> **Your objective**
Every entry is to be returned exactly as it stands; the pictures are to be dropped.

[Collected data]
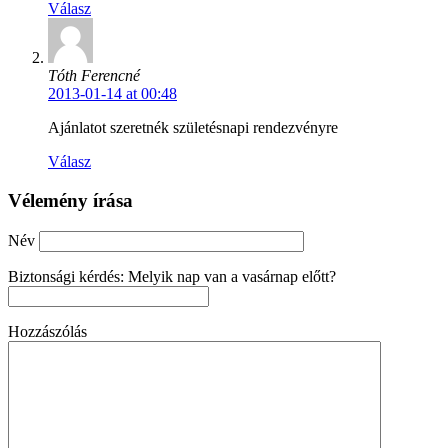
Válasz
Tóth Ferencné
2013-01-14 at 00:48
Ajánlatot szeretnék születésnapi rendezvényre
Válasz
Vélemény írása
Név
Biztonsági kérdés: Melyik nap van a vasárnap előtt?
Hozzászólás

> **Response to this exercise**
Válasz
Tóth Ferencné
2013-01-14 at 00:48
Ajánlatot szeretnék születésnapi rendezvényre
Válasz
Vélemény írása
Név
Biztonsági kérdés: Melyik nap van a vasárnap előtt?
Hozzászólás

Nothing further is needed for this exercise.